Я со временем стала больше понимать ценность истории с Антоном. А потом и с Николозом. Они оба через свою историю привлекли внимание к этой боли. Они своею жизнью другим дарят надежду, они – живое доказательство, что чудеса случаются.

Я верю, что когда, например, рождается больной ребенок в семье, это не просто так. Это тебе телеграмма от вселенной. Правильно прочел – все супер, не правильно – страдаешь. Если что-то не складывается, значит, дверь закрыта и иди отсюда, значит, не время.

Николоз

Вот с Николозом так. Пришло его время. Катя – его мама. Только с такой любовью и бесстрашием, как у нее, можно решиться взять ребенка. Тут рационально просчитать ничего нельзя. Просто взял ношу и понес.

Жалость пройдет, нужно крепко полюбить

– Когда мы появились в жизни Ника, – вспоминает Катя, – медсестры и воспитатели сказали, что состояние его кожи сильно улучшилось.

Катя верит, что если не полное выздоровление, то улучшение состояния кожи Ника во много раз точно возможно. Она сделает для этого всё. А еще уверена: чтобы взять в семью ребенка с особенностями, нужно крепко полюбить его. «Полюбить надо прежде, чем он окажется дома. Даже жалость со временем пройдет. А с трудностями может быть невыносимо. Но у нас случилась большая любовь. Я очень люблю своего родного сына и никогда не думала, что второго ребенка смогу так же сильно полюбить. Он для меня как родной».

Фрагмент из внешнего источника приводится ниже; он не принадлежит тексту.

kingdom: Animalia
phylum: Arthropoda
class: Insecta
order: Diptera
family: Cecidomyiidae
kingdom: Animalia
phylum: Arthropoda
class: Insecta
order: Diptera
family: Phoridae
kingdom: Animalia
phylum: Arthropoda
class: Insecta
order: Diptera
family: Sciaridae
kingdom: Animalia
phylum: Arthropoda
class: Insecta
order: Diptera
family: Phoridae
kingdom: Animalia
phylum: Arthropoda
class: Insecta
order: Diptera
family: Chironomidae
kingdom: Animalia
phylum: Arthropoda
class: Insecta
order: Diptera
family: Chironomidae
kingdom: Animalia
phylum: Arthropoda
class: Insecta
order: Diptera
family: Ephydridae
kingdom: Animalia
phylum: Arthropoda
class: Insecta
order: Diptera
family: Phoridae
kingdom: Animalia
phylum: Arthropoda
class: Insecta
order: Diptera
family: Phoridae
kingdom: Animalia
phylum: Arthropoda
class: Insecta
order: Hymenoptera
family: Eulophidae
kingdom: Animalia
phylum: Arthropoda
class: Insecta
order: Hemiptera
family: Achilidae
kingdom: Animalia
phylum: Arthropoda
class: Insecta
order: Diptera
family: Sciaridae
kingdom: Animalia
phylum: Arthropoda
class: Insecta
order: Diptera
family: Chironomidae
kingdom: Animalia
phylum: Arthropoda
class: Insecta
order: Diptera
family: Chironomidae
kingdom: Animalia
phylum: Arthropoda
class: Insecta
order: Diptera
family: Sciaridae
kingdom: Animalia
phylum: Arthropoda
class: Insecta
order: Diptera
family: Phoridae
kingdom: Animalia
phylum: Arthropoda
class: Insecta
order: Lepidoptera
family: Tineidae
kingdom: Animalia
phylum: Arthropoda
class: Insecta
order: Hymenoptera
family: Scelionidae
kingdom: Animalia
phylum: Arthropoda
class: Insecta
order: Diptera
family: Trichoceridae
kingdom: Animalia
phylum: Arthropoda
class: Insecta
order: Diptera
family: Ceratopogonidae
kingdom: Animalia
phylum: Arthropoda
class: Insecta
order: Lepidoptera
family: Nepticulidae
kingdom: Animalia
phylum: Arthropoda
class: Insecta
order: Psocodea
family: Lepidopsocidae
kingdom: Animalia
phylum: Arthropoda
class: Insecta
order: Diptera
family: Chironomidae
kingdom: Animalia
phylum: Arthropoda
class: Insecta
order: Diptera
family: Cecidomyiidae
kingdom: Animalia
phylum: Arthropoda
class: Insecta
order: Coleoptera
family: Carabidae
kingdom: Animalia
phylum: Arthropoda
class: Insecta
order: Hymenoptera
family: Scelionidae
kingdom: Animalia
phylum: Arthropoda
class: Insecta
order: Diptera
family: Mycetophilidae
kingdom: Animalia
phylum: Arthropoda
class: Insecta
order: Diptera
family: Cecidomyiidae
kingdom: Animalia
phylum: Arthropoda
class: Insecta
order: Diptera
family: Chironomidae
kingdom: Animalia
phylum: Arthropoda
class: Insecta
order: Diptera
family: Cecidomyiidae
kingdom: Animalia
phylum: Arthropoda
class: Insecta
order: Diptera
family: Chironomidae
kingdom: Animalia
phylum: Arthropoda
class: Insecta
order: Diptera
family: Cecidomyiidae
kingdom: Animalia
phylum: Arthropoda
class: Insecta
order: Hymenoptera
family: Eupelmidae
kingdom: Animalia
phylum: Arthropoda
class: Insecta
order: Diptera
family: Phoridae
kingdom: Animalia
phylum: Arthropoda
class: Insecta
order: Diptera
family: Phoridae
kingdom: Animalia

Наших сил хватит, чтобы сделать его жизнь хорошей

Ксения Раппопорт

Актриса, попечитель фонда «Дети-бабочки» Ксения Раппопорт

«Недавно вышел замечательный документальный фильм Кати Гордеевой «Измени одну жизнь». Невероятно глубокий, он говорит об усыновлении не просто как о сложном и длительном процессе. Он говорит о том, что приемное родительство отягощено прошлым самого ребенка, на которое ты уже никак не можешь повлиять. В этом прошлом есть опыт брошенности, ощущение ненужности и, как в случае с Николозом, опыт физической боли.

Приемное родительство – это не эмоциональный, сиюсекундный порыв, а осознанный шаг человека, который понимает, что в его жизни есть ресурсы, есть место другому человеку со всеми его проблемами, а главное – прошлым, есть место в сердце, в доме, есть душевные и материальные ресурсы. И очень важно приемную семью поддерживать. Это огромное счастье, что Николоз нашел маму. Я желаю ей сил, мужества, терпения и любви. Мы будем помогать, насколько это возможно. Верю, что всех наших сил хватит, чтобы сделать жизнь Николоза хорошей».